Reactive Oxygen Species-Dependent Cell Signaling Regulates the Mosquito Immune Response to Plasmodium falciparum

Department of Medical Microbiology and Immunology, University of California, Davis, Davis, California 95616, USA.
Antioxidants & Redox Signaling (Impact Factor: 7.67). 03/2011; 14(6):943-55. DOI: 10.1089/ars.2010.3401
Source: PubMed

ABSTRACT Reactive oxygen species (ROS) have been implicated in direct killing of pathogens, increased tissue damage, and regulation of immune signaling pathways in mammalian cells. Available research suggests that analogous phenomena affect the establishment of Plasmodium infection in Anopheles mosquitoes.
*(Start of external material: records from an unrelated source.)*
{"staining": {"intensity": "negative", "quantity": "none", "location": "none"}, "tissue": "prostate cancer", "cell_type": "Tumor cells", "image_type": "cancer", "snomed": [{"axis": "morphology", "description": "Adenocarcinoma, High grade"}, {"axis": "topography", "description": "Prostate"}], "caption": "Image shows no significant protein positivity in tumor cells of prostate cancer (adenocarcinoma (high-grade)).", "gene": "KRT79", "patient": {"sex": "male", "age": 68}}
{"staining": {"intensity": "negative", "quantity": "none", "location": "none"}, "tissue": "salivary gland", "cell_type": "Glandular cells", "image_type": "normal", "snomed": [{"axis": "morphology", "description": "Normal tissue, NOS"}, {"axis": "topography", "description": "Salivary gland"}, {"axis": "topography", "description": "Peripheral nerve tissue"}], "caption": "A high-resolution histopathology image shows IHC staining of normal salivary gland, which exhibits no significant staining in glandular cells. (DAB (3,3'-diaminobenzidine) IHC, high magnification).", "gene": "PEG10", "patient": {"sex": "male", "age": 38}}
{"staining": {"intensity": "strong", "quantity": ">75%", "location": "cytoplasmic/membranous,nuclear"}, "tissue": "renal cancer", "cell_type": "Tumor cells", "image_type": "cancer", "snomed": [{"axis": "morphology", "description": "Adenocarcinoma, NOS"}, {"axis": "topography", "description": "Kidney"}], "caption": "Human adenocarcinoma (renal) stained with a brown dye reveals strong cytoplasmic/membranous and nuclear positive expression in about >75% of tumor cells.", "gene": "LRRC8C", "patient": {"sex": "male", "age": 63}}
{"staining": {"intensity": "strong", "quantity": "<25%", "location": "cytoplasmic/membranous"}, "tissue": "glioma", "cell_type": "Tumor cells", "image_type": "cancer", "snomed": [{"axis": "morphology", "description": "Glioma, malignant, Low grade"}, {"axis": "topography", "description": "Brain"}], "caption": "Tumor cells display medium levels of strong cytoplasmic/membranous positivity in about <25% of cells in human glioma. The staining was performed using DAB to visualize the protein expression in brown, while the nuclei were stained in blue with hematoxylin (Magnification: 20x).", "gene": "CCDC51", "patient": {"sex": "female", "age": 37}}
We have previously shown that provision of human insulin in a blood meal leads to increased ROS levels in Anopheles stephensi. Here, we demonstrate that provision of human insulin significantly increased parasite development in the same mosquito host in a manner that was not consistent with ROS-induced parasite killing or parasite escape through damaged tissue. Rather, our studies demonstrate that ROS are important mediators of both the mitogen-activated protein kinase and phosphatidylinositol 3-kinase/Akt signaling branches of the mosquito insulin signaling cascade. Further, ROS alone can directly activate these signaling pathways and this activation is growth factor specific. Our data, therefore, highlight a novel role for ROS as signaling mediators in the mosquito innate immune response to Plasmodium parasites.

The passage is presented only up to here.